Celebrating Nurses Week

The Medical Center’s Nursing Team

The Medical Center wishes to take a moment and publicly recognize all of our hardworking nurses and say, “Happy Nurses Week.” They are the professionals we all count on to offer comfort, care and empathy during some of our most difficult and trying healthcare journeys. Many, many thanks to the Center’s team of Registered Nurses: Cheryl Franklin, Sergio Jorganes, Tara McPeak, Kimberly Prather, Kris Rosu, and Brianna Temler; and Medical Assistants Mailyn Cruz, Rayza Gonzalez and Adriana Pomares.

The History of Nurse’s Week: Where it All Began

Nurse’s Week begins May 6 and ends on May 12, the birth date (May 12, 1820) of celebrated nurse Florence Nightingale. She was the founder of modern nursing and was born in Florence, Italy to an English family. Florence learned mathematics, language, philosophy and religion (all subjects that later influenced her work) from her father. Born into a wealthy family, Florence overcame the narrow opportunities offered to girls of her station. In 1851, despite the disapproval of her family, she completed a course of nursing training in Germany.

Moved by newspaper accounts of soldiers’ suffering in the Crimean War (1854-56), Florence answered a government appeal for nurses. She was soon appointed Superintendent of the Female Nurses in the Hospitals in the East. In October 1854, Florence and her party of nurses left London for Constantinople (now Istanbul).

At Scutari, near Constantinople, the conditions were dire. The dirty and vermin-ridden hospital lacked even basic equipment and provisions. The medical staff were swamped by the large number of soldiers being shipped from the war in Crimea. More of these patients were suffering from disease than from their battle wounds.
Florence used her mathematical knowledge and recorded the mortality rate in the hospital.

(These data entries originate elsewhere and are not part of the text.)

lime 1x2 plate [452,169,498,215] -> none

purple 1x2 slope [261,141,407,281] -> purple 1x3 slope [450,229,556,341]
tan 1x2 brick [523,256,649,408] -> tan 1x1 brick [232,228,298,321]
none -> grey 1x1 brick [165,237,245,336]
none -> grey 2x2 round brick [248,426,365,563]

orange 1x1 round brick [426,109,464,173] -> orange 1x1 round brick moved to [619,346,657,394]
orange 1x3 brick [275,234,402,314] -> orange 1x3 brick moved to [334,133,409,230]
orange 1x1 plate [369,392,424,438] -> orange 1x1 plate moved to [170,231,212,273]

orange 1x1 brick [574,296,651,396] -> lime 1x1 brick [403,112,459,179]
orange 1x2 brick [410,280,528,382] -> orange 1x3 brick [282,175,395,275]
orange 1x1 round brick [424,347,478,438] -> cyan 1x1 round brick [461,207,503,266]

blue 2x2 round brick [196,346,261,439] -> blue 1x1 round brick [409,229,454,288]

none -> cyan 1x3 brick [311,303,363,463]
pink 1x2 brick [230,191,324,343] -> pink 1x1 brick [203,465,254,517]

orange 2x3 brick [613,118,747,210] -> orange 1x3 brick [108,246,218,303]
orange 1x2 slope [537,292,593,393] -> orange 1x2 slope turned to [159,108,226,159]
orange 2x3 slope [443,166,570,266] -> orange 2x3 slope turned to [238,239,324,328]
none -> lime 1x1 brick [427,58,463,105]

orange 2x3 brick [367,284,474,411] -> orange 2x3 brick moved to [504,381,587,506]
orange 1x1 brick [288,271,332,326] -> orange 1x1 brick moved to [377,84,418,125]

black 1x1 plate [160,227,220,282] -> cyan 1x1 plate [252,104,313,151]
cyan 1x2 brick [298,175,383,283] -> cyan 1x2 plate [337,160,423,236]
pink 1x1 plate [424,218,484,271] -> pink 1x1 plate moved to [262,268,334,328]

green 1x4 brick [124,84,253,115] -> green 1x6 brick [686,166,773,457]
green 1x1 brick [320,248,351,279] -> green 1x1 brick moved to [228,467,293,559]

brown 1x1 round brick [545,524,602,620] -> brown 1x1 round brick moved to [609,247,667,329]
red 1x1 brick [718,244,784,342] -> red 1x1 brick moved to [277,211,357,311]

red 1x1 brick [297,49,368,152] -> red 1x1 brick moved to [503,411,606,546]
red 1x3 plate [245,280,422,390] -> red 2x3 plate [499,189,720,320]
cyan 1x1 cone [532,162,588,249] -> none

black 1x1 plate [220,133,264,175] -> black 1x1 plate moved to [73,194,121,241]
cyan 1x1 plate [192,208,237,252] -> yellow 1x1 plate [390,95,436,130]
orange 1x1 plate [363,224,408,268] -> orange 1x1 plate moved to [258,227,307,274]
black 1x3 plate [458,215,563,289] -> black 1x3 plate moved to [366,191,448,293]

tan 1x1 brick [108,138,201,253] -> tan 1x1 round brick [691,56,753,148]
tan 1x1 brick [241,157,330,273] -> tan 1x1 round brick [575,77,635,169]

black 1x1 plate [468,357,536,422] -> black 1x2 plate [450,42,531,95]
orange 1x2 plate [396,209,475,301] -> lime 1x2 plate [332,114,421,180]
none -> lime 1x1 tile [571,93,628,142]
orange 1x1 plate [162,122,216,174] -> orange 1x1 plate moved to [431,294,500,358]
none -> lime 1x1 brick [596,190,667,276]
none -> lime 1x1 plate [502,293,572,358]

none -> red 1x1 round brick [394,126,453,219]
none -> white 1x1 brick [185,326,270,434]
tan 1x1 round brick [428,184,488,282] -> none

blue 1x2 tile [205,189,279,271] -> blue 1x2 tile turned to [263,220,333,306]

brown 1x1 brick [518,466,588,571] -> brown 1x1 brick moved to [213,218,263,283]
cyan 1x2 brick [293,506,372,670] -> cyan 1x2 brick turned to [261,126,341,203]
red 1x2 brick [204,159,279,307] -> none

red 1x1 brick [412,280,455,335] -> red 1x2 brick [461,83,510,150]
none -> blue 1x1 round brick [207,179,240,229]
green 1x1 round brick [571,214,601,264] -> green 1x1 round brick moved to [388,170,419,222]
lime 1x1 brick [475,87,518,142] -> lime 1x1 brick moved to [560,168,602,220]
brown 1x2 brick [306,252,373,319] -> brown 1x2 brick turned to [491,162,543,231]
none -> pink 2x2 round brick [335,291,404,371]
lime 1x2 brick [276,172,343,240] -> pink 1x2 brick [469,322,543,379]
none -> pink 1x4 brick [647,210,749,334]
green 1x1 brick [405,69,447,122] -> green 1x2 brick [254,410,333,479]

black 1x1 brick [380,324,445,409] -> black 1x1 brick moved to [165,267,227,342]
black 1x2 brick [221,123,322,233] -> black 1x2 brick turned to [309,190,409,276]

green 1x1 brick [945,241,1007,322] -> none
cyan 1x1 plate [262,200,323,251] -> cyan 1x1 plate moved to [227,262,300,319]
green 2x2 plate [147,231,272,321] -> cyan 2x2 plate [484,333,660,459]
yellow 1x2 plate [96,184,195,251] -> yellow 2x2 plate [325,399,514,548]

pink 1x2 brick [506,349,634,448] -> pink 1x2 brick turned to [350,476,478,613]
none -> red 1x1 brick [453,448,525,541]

Statistics showed that for every 1,000 injured soldiers, 600 were dying because of communicable and infectious diseases.

Florence’s interventions were simple: She tried to provide a clean environment, medical equipment, clean water and fruits. With these interventions the mortality rate decreased from 60 percent to 42 percent to 2.2 percent.

The Lady with the Lamp

Florence gained the nickname “The Lady with the Lamp” during her work at Scutari. The Times reported that at night she would walk among the beds, checking the wounded men, holding a light in her hand.

The image of “The Lady with the Lamp” captured the public’s imagination and Florence soon became a celebrity. One of the main creators of the Nightingale cult was Henry Wadsworth Longfellow, who immortalized her in his poem, Santa Filomena.